Ese mismo espíritu tuvoKidnappening, un “happening multidisciplinario con rapto de espectadores” realizado en 1973 en el MoMA, que combinó ópera a cappella, poesía y danza a cargo de 40 performers pintados por la artista como una forma de homenaje a Picasso. “Llegué a tener las llaves del museo para hacer la obra”, aseguró la artista a LA NACION el año pasado.
Quince espectadores fueron “raptados” en forma voluntaria y llevados con vendas en los ojos a destinos que ignoraban –entre ellos, a un concierto, a un departamento en el Upper East Side, al Consulado de Francia, a una barbería y al Puente de Brooklyn- para “vivir en arte una noche”. Luego detallaron en cartas a la artista cuáles fueron esos destinos, donde se habían preparado cenas y decorados especiales para la ocasión, y una de ellas contó que conoció así a su marido.
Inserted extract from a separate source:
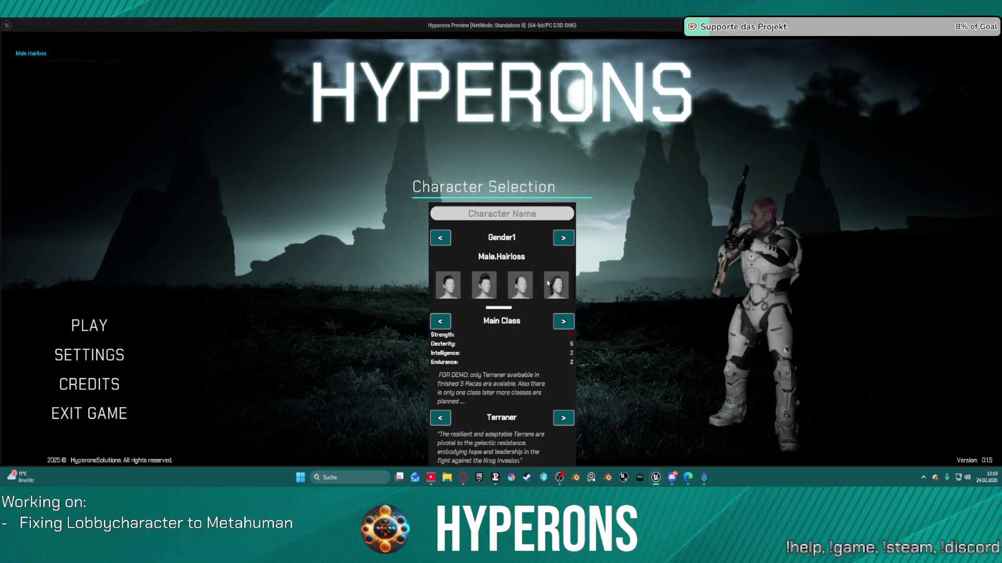
pyautogui.click(562, 286)
pyautogui.scroll(-2, 561, 293)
En septiembre de 1985, después de haber realizado siete obras en Nueva York entre 1965 y 1974, Minujín regresó a Manhattan y se reencontró con Warhol en el Bar Odeón. “Llegaba con el problema en mi cabeza de cómo se podía pagar la deuda externa a Estados Unidos, ya que todo mi país hablaba de eso –recuerda en el libro-. Al ver al Rey del Pop Art, se me ocurrió la brillante idea de que, ya que yo era la Reina del Pop latinoamericana, podía perfectamente resolver el pago de la deuda con el maíz, que es el oro latinoamericano y del cual mi país es exportador.”
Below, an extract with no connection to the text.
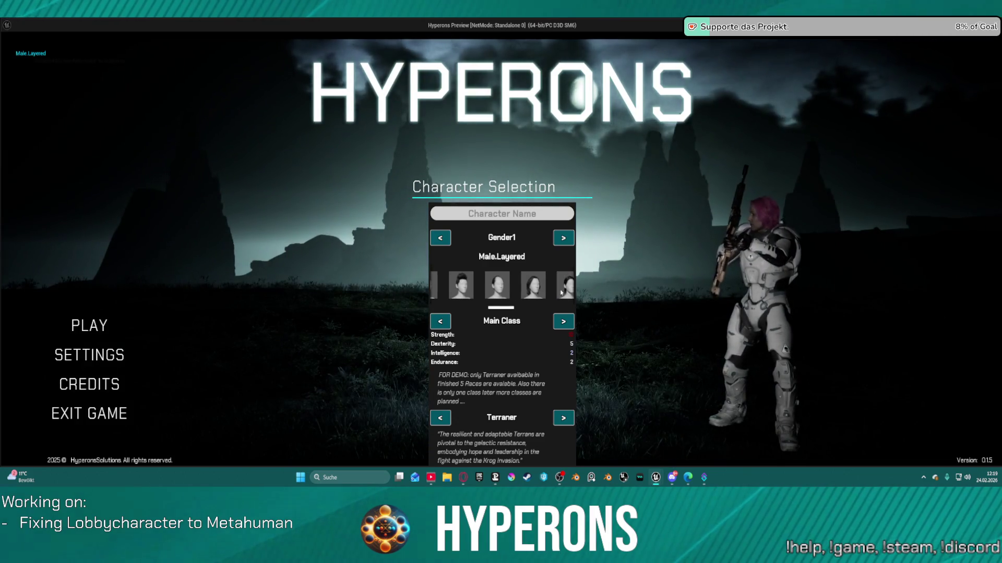
pyautogui.click(500, 295)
Después de comprar mil choclos en el mercado puertorriqueño en las afueras de la ciudad, los pintó de naranja para que se asemejaran al oro y los llevó a The Factory. Allí tomaron doce fotografías mientras ella le entregaba esa particular “moneda de cambio”. “En ese acto la deuda quedó saldada –agrega la artista-. Cuando terminó la performance fotográfica fuimos caminando a la esquina del Empire State Building con algunos choclos firmados y los repartimos a la gente”.
“Al involucrar a su viejo amigo, ícono del arte Pop –escribe Iglesias Lukin-, Marta también estaba pagando su deuda con Warhol por la profunda influencia en su trabajo: ambos artistas lidiaban con temas similares de la cultura popular, los medios masivos de comunicación, la fama y la imagen. Si bien parcialmente habían llegado a estos temas desde caminos diferentes, Warhol y Minujín compartían una crítica e irónica mirada respecto de los sistemas de pertenencia en el mundo del arte”.